Es gibt Lebensmittel, die von fast allen Menschen vertragen werden. Essen Sie versuchsweise für eine Woche folgendermaßen: Zum Frühstück mit Butter bestrichene Reiswaffeln oder Maisbrot. Dazu trinken Sie Kräutertee oder Wasser. Mittags essen Sie gekochtes Gemüse, wobei Sie Gemüsesorten bevorzugen sollten, die Sie üblicherweise selten essen. Weiterhin gibt es gekochte Kartoffeln, Reis, Mais oder Polenta (Maisgrieß). Dazu gibt es Rindfleisch, welches Sie in hochwertigem Pflanzenöl anbraten können oder durch Kochen zubereiten. Als einzige Gewürze sind Salz und weißer Pfeffer erlaubt, Butter ist der Geschmacksverstärker für das Gemüse. Die folgenden Lebensmittel sind ebenfalls unbedenklich, wie die Erfahrungen mit über 50.000 Testpersonen gezeigt haben: Blumenkohl, Aubergine, Schalotte, Karotte, Chinakohl, Römischer Salat, Rucola, Pfirsich, Mango, Rapsöl, Hering und Sardine. Zum Abendessen können Sie dann z. B. eine Kartoffel- oder Gemüsesuppe mit Maisbrot essen oder das Frühstück oder Mittagessen wiederholen. Essen Sie übliche Mengen, aber essen Sie sich satt!

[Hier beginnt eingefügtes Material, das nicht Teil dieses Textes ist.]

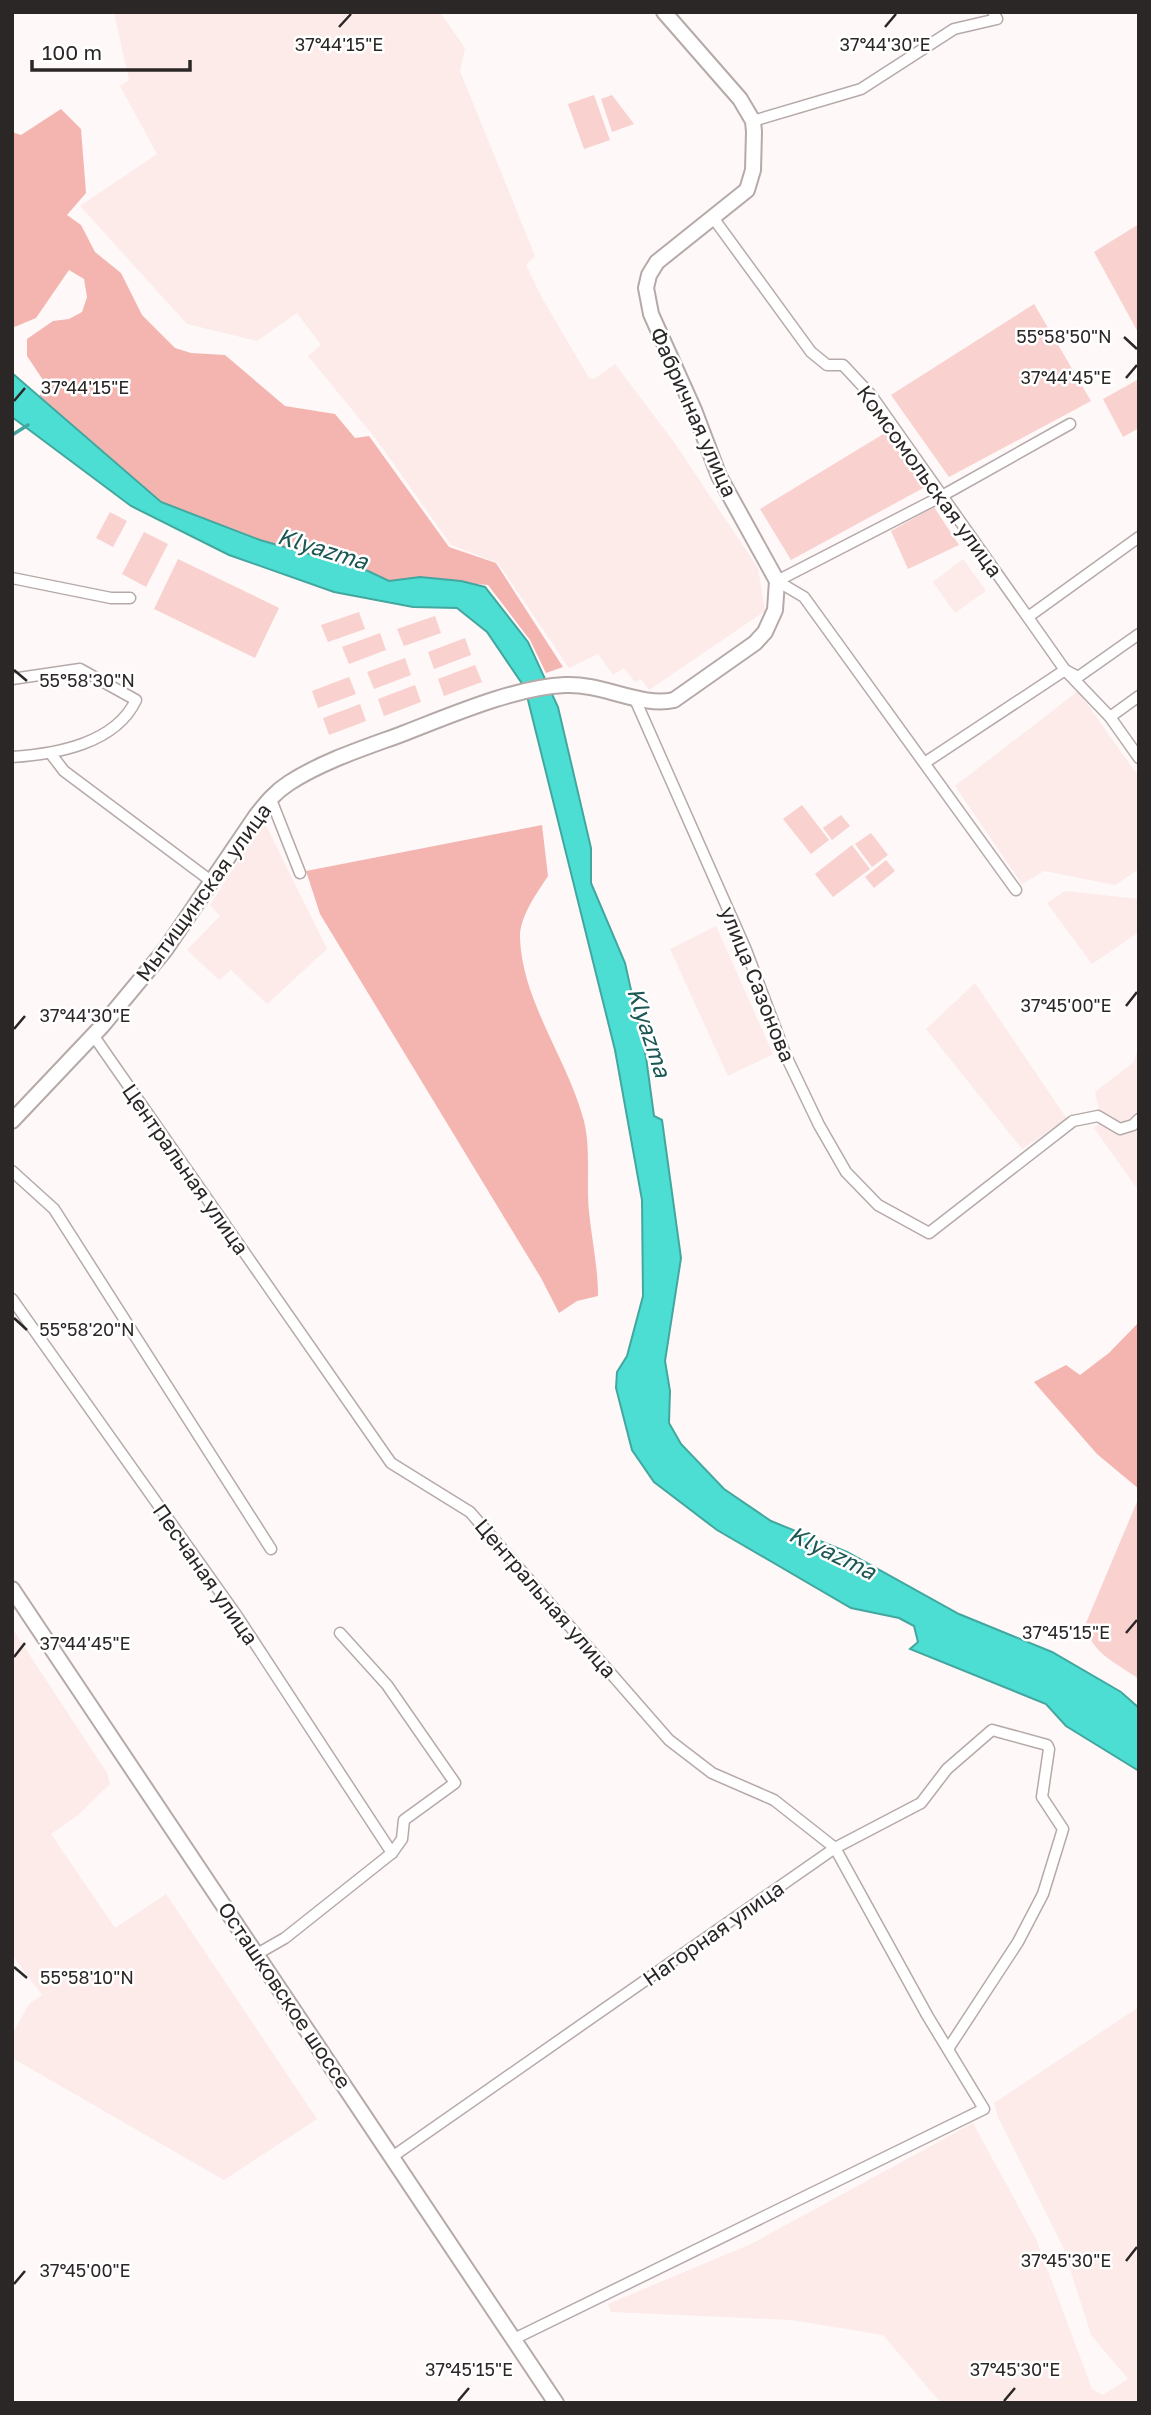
<svg xmlns="http://www.w3.org/2000/svg" width="1151" height="2415" font-family="'Golos Text',sans-serif">
	<style>
		.built { fill: #fdebea }
		.green { fill: #f9d1ce }
		.forest { fill: #f4b5b1 }
		.water { fill: #4cded3; stroke: #42a79f; stroke-width: 2 }
		.lines { fill: none; stroke-linecap: round; stroke-linejoin: round }
		.stream { stroke: #42a79f; stroke-width: 3.5 }
		.street-casing { stroke: #b6aaa9; stroke-width: 13 }
		.secondary-casing { stroke: #b6aaa9; stroke-width: 18 }
		.street { stroke: #fff; stroke-width: 10 }
		.secondary { stroke: #fff; stroke-width: 14 }
		.ticks { fill: none; stroke: #2c2727; stroke-width: 2.5 }
		.labels { text-anchor: middle; dominant-baseline: central; stroke-width: 5; stroke-linejoin: round; paint-order: stroke }
		.street-label { font-size: 21px; fill: #2c2727; stroke: #fff }
		.water-label { font-size: 23px; font-style: italic; fill: #1b5753; stroke: #fff }
		.ticks-label { font-size: 18px; text-anchor: middle; fill: #2c2727; stroke: #fff; stroke-width: 5; stroke-linejoin: round; paint-order: stroke }
	</style>
	<rect width="100%" height="100%" fill="#fef8f8"/>
	<g class="built">
		<polygon points="114,12 440,12 465,48 460,71 535,256 526,265 542,298 589,378 594,379 615,364 674,442 758,568 765,611 649,690 641,679 635,682 624,668 613,675 598,654 569,668 498,563 451,545 376,439 308,356 321,345 297,313 257,341 187,324 80,206 157,154 120,86 129,80"/>
		<polygon points="963,559 986,591 955,613 933,582"/>
		<polygon points="1078,691 1139,777 1139,869 1115,885 1044,871 1022,884 955,786"/>
		<polygon points="264,821 327,949 267,1004 231,970 219,980 187,950 220,916 210,905"/>
		<polygon points="1065,891 1139,899 1139,932 1092,964 1047,903"/>
		<polygon points="716,926 773,1054 728,1076 670,949"/>
		<polygon points="975,983 1067,1119 1022,1149 926,1029"/>
		<polygon points="1139,1043 1139,1191 1094,1128 1102,1122 1095,1092 1134,1062"/>
		<polygon points="12,1628 107,1773 110,1784 78,1815 51,1834 115,1928 166,1894 317,2119 224,2180 12,2058 12,2035 29,2004 42,1995 12,1955"/>
		<polygon points="1139,2007 1139,2403 941,2403 883,2335 791,2320 611,2312 608,2304 751,2244 973,2123 1036,2239 1092,2389 1103,2395 1128,2379 1091,2335 1063,2247 998,2117 994,2103"/>
	</g>
	<g class="green">
		<polygon points="594,95 610,140 584,149 568,104"/>
		<polygon points="612,95 634,124 612,132 601,99"/>
		<polygon points="1139,224 1139,334 1094,252"/>
		<polygon points="1034,304 1091,401 949,477 891,395"/>
		<polygon points="1139,379 1139,428 1123,437 1103,399"/>
		<polygon points="885,433 925,487 791,560 760,509"/>
		<polygon points="934,507 959,545 908,569 891,531"/>
		<polygon points="110,512 127,521 113,547 96,538"/>
		<polygon points="144,532 168,544 146,587 122,574"/>
		<polygon points="178,559 279,608 255,658 154,609"/>
		<polygon points="359,612 365,629 328,642 321,625"/>
		<polygon points="435,616 441,633 404,646 397,629"/>
		<polygon points="380,633 386,650 349,664 342,647"/>
		<polygon points="465,638 471,655 434,669 428,652"/>
		<polygon points="405,658 411,675 374,689 367,672"/>
		<polygon points="475,665 482,682 444,696 438,679"/>
		<polygon points="349,677 356,694 318,708 312,691"/>
		<polygon points="415,685 421,702 384,716 378,699"/>
		<polygon points="360,704 366,721 329,735 323,718"/>
		<polygon points="802,805 829,840 811,854 783,819"/>
		<polygon points="841,815 850,826 832,840 823,828"/>
		<polygon points="871,833 888,855 872,867 855,844"/>
		<polygon points="852,845 870,869 833,897 815,874"/>
		<polygon points="886,860 895,871 874,888 865,877"/>
		<path d="M 1139,1497 L 1139,1679 C 1117,1663 1088,1652 1086,1623 Z"/>
	</g>
	<g class="forest">
		<polygon points="61,109 81,129 86,193 67,215 81,225 95,252 121,273 142,315 175,348 191,353 225,355 285,406 335,414 355,438 369,436 449,547 496,563 563,667 546,673 530,640 488,585 407,578 390,581 368,571 260,540 161,502 39,397 45,383 27,356 27,339 53,321 69,319 82,312 87,297 84,279 69,270 36,318 12,328 12,132 21,135"/>
		<path d="M 542,825 L 548,876 C 537,893 519,917 520,939 C 523,1003 568,1060 584,1121 C 591,1149 586,1182 589,1212 C 592,1241 598,1267 598,1296 L 577,1301 L 559,1313 L 541,1278 L 320,914 L 306,871 Z"/>
		<polygon points="1139,1322 1139,1489 1097,1454 1034,1382 1066,1365 1080,1375 1109,1353"/>
	</g>
	<polygon class="water" points="12,373 161,502 260,540 368,571 389,581 420,577 461,581 485,587 528,642 558,707 591,848 591,883 625,963 646,1057 654,1116 662,1120 681,1258 665,1361 670,1391 669,1423 681,1444 724,1489 771,1521 847,1552 959,1614 1052,1652 1121,1692 1139,1708 1139,1771 1066,1726 1046,1704 910,1649 918,1642 914,1626 899,1618 851,1608 717,1530 654,1482 632,1450 616,1388 617,1372 627,1356 643,1296 642,1200 615,1050 525,688 487,632 457,608 413,607 334,592 229,555 131,506 12,417"/>
	<g class="lines">
		<polyline class="stream" points="12,435 28,425"/>
		<defs>
			<g id="street">
				<polyline points="753,121 861,89 954,29 997,19 993,12"/>
				<polyline points="714,219 811,352 827,365 843,365 871,395 1065,670 1110,717 1139,758"/>
				<polyline points="12,578 111,598 130,598"/>
				<polyline points="777,581 804,597 1016,890"/>
				<polyline points="777,581 940,497 1070,424"/>
				<polyline points="1028,617 1139,537"/>
				<path d="M 12,679 L 80,669 L 136,700 C 115,744 56,754 12,757"/>
				<polyline points="634,697 746,950 786,1056 819,1125 846,1172 878,1205 929,1233 1073,1121 1098,1116 1120,1129 1133,1125 1139,1119"/>
				<polyline points="1110,717 1139,696"/>
				<polyline points="51,754 64,771 211,881"/>
				<polyline points="926,762 1065,670 1078,677 1139,634"/>
				<polyline points="270,797 300,873"/>
				<polyline points="93,1035 391,1463 470,1512 669,1740 712,1773 774,1800 835,1848 927,2015 984,2109 514,2339"/>
				<polyline points="12,1171 54,1209 271,1549"/>
				<polyline points="12,1299 237,1616 392,1853"/>
				<polyline points="257,1954 285,1938 392,1853 402,1839 404,1820 455,1783 387,1685 340,1633"/>
				<polyline points="392,2157 835,1848 921,1803 947,1769 992,1730 1047,1745 1049,1749 1042,1797 1063,1829 1043,1894 1018,1942 948,2049"/>
			</g>
			<g id="secondary">
				<path d="M 12,1121 L 102,1026 L 165,950 L 256,816 C 266,803 275,792 289,783 C 323,761 364,748 402,734 C 449,716 515,687 565,685 C 602,683 642,708 674,700 L 755,643 L 765,632 L 775,610 L 777,581 L 719,476 L 694,410 L 651,314 L 646,288 L 649,275 L 657,262 L 747,190 L 753,170 L 754,132 L 753,121 L 740,99 L 664,12"/>
				<polyline points="12,1589 556,2403"/>
			</g>
		</defs>
		<use href="#street" class="street-casing"/>
		<use href="#secondary" class="secondary-casing"/>
		<use href="#street" class="street"/>
		<use href="#secondary" class="secondary"/>
	</g>
	<path class="ticks" d="M 339,27 L 351,14M 885,27 L 896,14M 1124,337 L 1137,349M 1126,378 L 1137,365M 14,401 L 25,388M 14,670 L 27,681M 1126,1006 L 1137,992M 14,1029 L 25,1016M 14,1318 L 27,1330M 1126,1633 L 1137,1620M 14,1657 L 25,1643M 14,1967 L 27,1978M 1126,2261 L 1137,2247M 14,2284 L 25,2271M 458,2401 L 469,2388M 1004,2401 L 1015,2388"/>
	<g class="labels">
		<g class="street-label">
			<text transform="translate(694 412) rotate(66)">Фабричная улица</text>
			<text transform="translate(930 481) rotate(54)">Комсомольская улица</text>
			<text transform="translate(203 892) rotate(-54)">Мытищинская улица</text>
			<text transform="translate(758 984) rotate(68)">улица Сазонова</text>
			<text transform="translate(186 1169) rotate(55)">Центральная улица</text>
			<text transform="translate(206 1574) rotate(55)">Песчаная улица</text>
			<text transform="translate(546 1598) rotate(49)">Центральная улица</text>
			<text transform="translate(713 1933) rotate(-35)">Нагорная улица</text>
			<text transform="translate(285 1995) rotate(56)">Осташковское шоссе</text>
		</g>
		<g class="water-label">
			<text transform="translate(323 548) rotate(17)">Klyazma</text>
			<text transform="translate(650 1032) rotate(72)">Klyazma</text>
			<text transform="translate(833 1552) rotate(26)">Klyazma</text>
		</g>
	</g>
	<g class="ticks-label">
		<text x="339" y="51">37°44'15"E</text>
		<text x="885" y="51">37°44'30"E</text>
		<text x="1064" y="343">55°58'50"N</text>
		<text x="1066" y="384">37°44'45"E</text>
		<text x="85" y="394">37°44'15"E</text>
		<text x="87" y="687">55°58'30"N</text>
		<text x="1066" y="1012">37°45'00"E</text>
		<text x="85" y="1022">37°44'30"E</text>
		<text x="87" y="1336">55°58'20"N</text>
		<text x="1066" y="1639">37°45'15"E</text>
		<text x="85" y="1650">37°44'45"E</text>
		<text x="87" y="1984">55°58'10"N</text>
		<text x="1066" y="2267">37°45'30"E</text>
		<text x="85" y="2277">37°45'00"E</text>
		<text x="469" y="2376">37°45'15"E</text>
		<text x="1015" y="2376">37°45'30"E</text>
	</g>
	<rect width="1151" height="2415" fill="none" stroke="#2c2727" stroke-width="28"/>
	<path d="M32 60v10h158v-10" fill="none" stroke="#2c2727" stroke-width="3.5"/>
	<text x="42" y="60" font-size="21" fill="#2c2727" stroke="#ffffff" stroke-width="5" paint-order="stroke">100 m</text>
</svg>
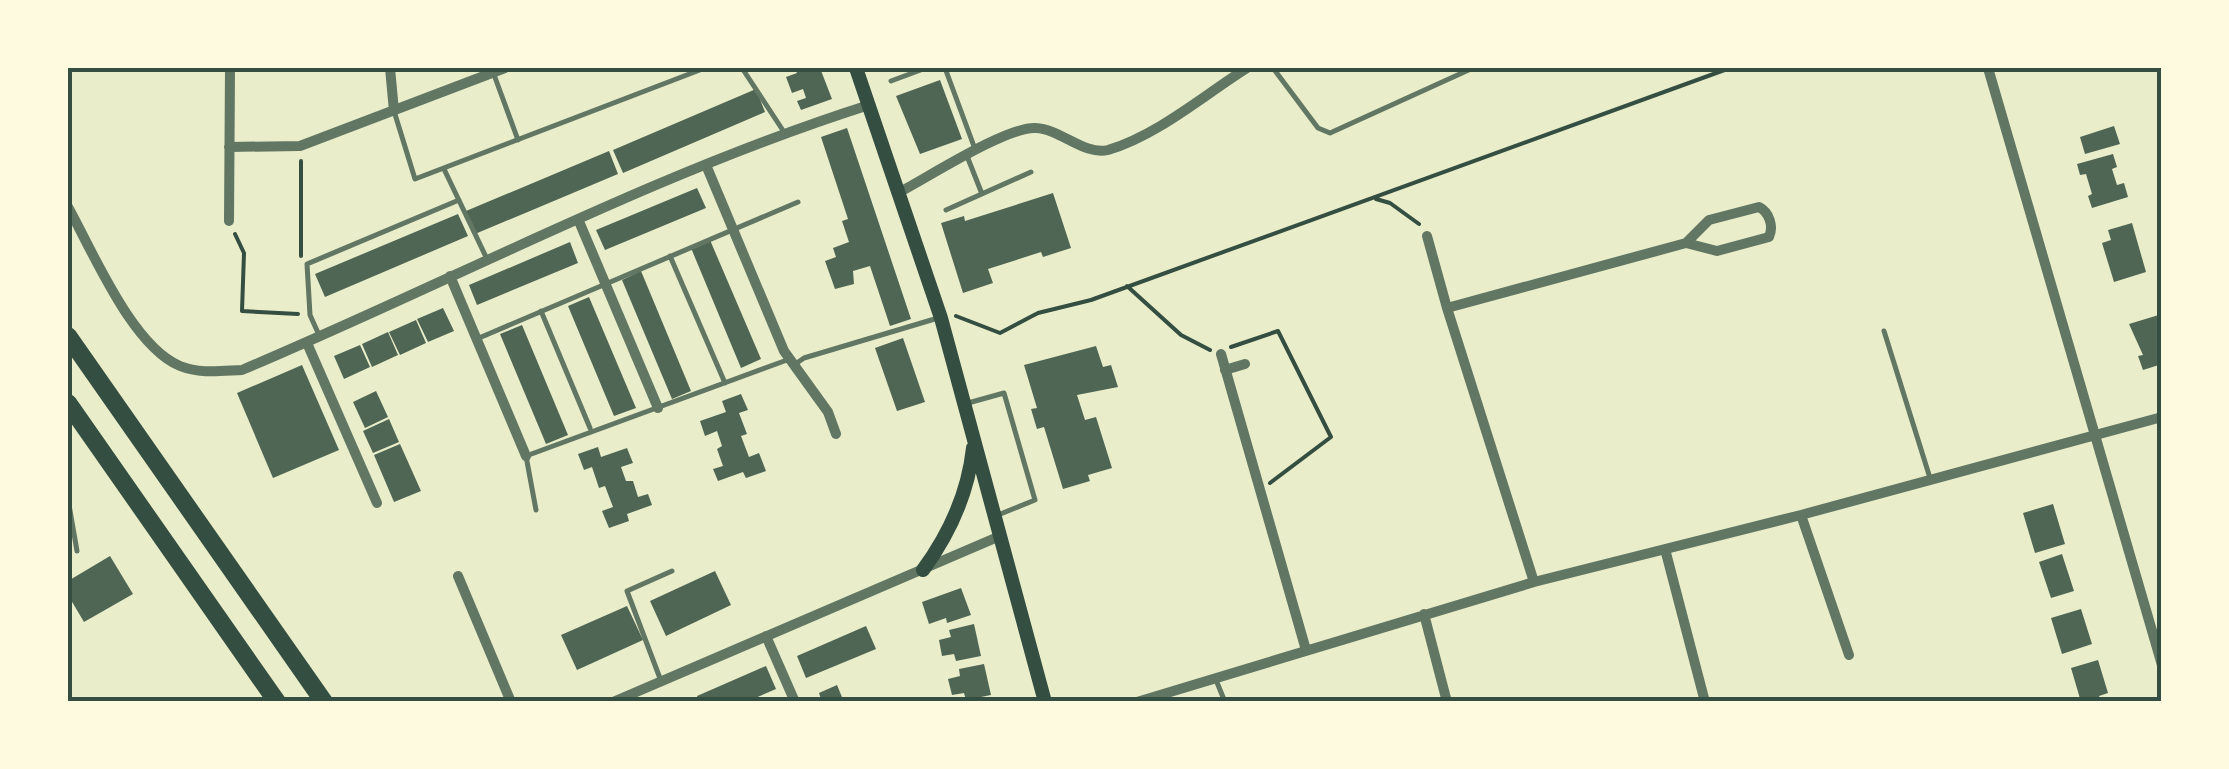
<svg xmlns="http://www.w3.org/2000/svg" width="2229" height="769" font-family="Arial,sans-serif">
<style>
.building{fill:#4f6655}
.lines{fill:none;stroke-linecap:round;stroke-linejoin:round}
.path{stroke:#344e41;stroke-width:4}
.service{stroke:#617663;stroke-width:5}
.minor{stroke:#617663;stroke-width:10}
.secondary{stroke:#344e41;stroke-width:14}
.motorway{stroke:#344e41;stroke-width:18}
.neatline{fill:none;stroke:#344e41;stroke-width:4}
</style>
<rect width="100%" height="100%" fill="#e9edc9"/>
<path class="building" d="M795,68h25l12,31 -31,11 -4,-9 9,-3 -3,-9 -11,4 -6,-16 11,-4z
M940,80l22,59 -42,15 -24,-58z
M756,89l9,23 -142,61 -10,-23z
M2114,126l6,18 -35,10 -5,-17z
M847,128l64,191 -21,7 -20,-60 -17,5 1,13 -19,5 -10,-28 11,-4 -3,-9 16,-6 -7,-21 6,-2 -27,-82z
M609,151l9,23 -143,60 -9,-23z
M2113,154l4,13 -5,2 5,16 7,-2 4,14 -36,11 -4,-12 4,-2 -6,-20 -6,1 -3,-11z
M697,188l9,20 -101,42 -9,-20z
M1053,193l18,55 -28,9 -2,-5 -53,17 5,14 -30,10 -22,-70 23,-7 1,5z
M458,214l10,22 -143,61 -10,-23z
M2132,223l14,49 -32,10 -12,-39 9,-3 -3,-10z
M710,240l51,119 -20,9 -50,-120z
M570,242l8,21 -101,42 -8,-20z
M641,271l50,120 -19,8 -50,-119z
M589,297l47,111 -22,8 -46,-110z
M443,308l11,23 -26,11 -11,-23z
M2162,314v50l-19,6 -5,-14 5,-1 -14,-31z
M416,320l10,23 -26,12 -11,-23z
M522,325l46,110 -22,9 -46,-110z
M388,332l10,23 -26,12 -10,-23z
M903,338l22,64 -28,9 -22,-63z
M360,345l10,22 -26,12 -10,-23z
M1096,346l7,21 8,-2 7,22 -41,8 8,25 11,-3 16,51 -24,7 2,6 -27,8 -19,-62 -7,2 -6,-20 6,-1 -13,-43z
M302,365l37,85 -66,28 -36,-85z
M376,391l12,26 -23,11 -12,-26z
M741,394l7,16 -9,3 8,21 -6,2 8,21 10,-4 7,18 -20,7 -3,-6 -25,9 -5,-12 10,-3 -6,-17 5,-3 -5,-15 -12,5 -5,-15 26,-9 -4,-11z
M389,419l10,23 -26,11 -10,-22z
M400,444l21,47 -27,11 -20,-47z
M598,447l3,10 26,-9 6,15 -12,4 5,14h7l5,16 10,-3 4,11 -25,9 2,7 -20,7 -7,-17 11,-4 -8,-21 -6,2 -7,-21 -8,3 -6,-16z
M2053,504l12,40 -30,9 -12,-40z
M2062,554l12,37 -23,7 -12,-36z
M110,556l23,38 -49,28 -16,-27v-14z
M715,571l16,34 -65,31 -16,-35z
M961,588l10,27 -24,8 -1,-5 -17,6 -7,-22z
M627,606l16,34 -66,30 -16,-35z
M2081,609l11,35 -30,10 -11,-36z
M974,624l7,32 -25,5 -2,-7 -12,2 -3,-16 12,-3 -2,-7z
M866,626l10,23 -70,29 -9,-22z
M2098,660l10,33 -9,3 2,6h-20l-10,-34z
M984,664l7,31 -25,5 -2,-7 -12,2 -4,-16 12,-3 -1,-7z
M766,666l10,23 -30,13h-47l-2,-6z
M837,685l7,17h-22l-3,-9z"/>
<g class="lines">
<path class="path" d="M1376,199l14,4 29,21
M235,234l9,19 -2,58 56,3
M301,256v-95
M1127,286l54,49 29,15
M956,316l44,17 38,-20 53,-13 639,-232
M1231,347l47,-16 53,106 -61,46"/>
<path class="service" d="M742,68l42,64
M945,68l30,81
M1273,68l45,60 12,5 143,-65
M493,72l25,68
M891,81l35,-13
M394,111l21,68 290,-111
M967,156l15,38
M444,169l43,90
M946,210l85,-38
M670,256l55,127
M541,311l49,117
M1884,331l46,147
M319,335l-9,-20 -3,-51 152,-64
M479,338l319,-136
M794,365l10,-7 134,-40
M968,403l36,-10 31,107 -37,15
M68,499l9,52
M536,510l-10,-54 261,-96
M1216,680l9,22
M661,681l-34,-90 45,-20"/>
<path class="minor" d="M390,68l4,43
M1988,68l174,597
M229,147l71,-1 205,-78
M706,165l78,186 44,61 8,22
M898,193c29,-15 109,-67 138,-65 24,1 49,28 72,22 50,-15 96,-55 139,-82
M68,207c25,45 64,139 112,159 20,8 40,5 62,4 209,-88 410,-196 627,-265
M578,219l80,189
M229,221l1,-153
M1427,236l20,72 87,274
M450,276l76,180
M1447,308l239,-65 23,-23 50,-13c10,5 15,19 10,30l-52,14 -31,-8
M307,343l70,160
M1221,354l85,296
M1225,370l20,-6
M1801,515l48,140
M1665,549l40,153
M458,576l53,126
M1424,614l23,88
M766,636l29,66
M613,702l387,-166
M1137,702l397,-120 267,-67 361,-98"/>
<path class="secondary" d="M856,68l85,250 104,384
M923,570c27,-37 45,-76 50,-122"/>
<path class="motorway" d="M68,336l256,366
M68,403l209,299"/>
</g>
<rect width="2229" height="769" fill="none" stroke="#fefae0" stroke-width="140"/>
<rect x="70" y="70" width="2089" height="629" class="neatline"/>
</svg>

Wenn Sie feststellen, dass Sie auf diese einfache Auslass-Diät positiv reagieren und ihre Bauchschmerzen gemildert bzw. schon verschwunden sind, ist die Durchführung eines speziellen Bluttestes sinnvoll. Bei diesem Such-Test werden drei sog. Testpools (Gemüse, Obst, Gewürze, Fleisch/Fisch, Käse, Getreide und sog. Grundbestandteile wie Gluten, Eiweiß, Hefe etc.) auf das Vorhandensein von IgG-Antikörpern getestet. Ergeben sich hier klare Hinweise auf Nahrungsmittelunverträglichkeiten, ist eine weitere Testung sinnvoll. Auf der Basis dieses Befundes ist dann eine gezielte Ernährungsumstellung möglich, die dann oft zu einer raschen und anhaltenden Linderung führt.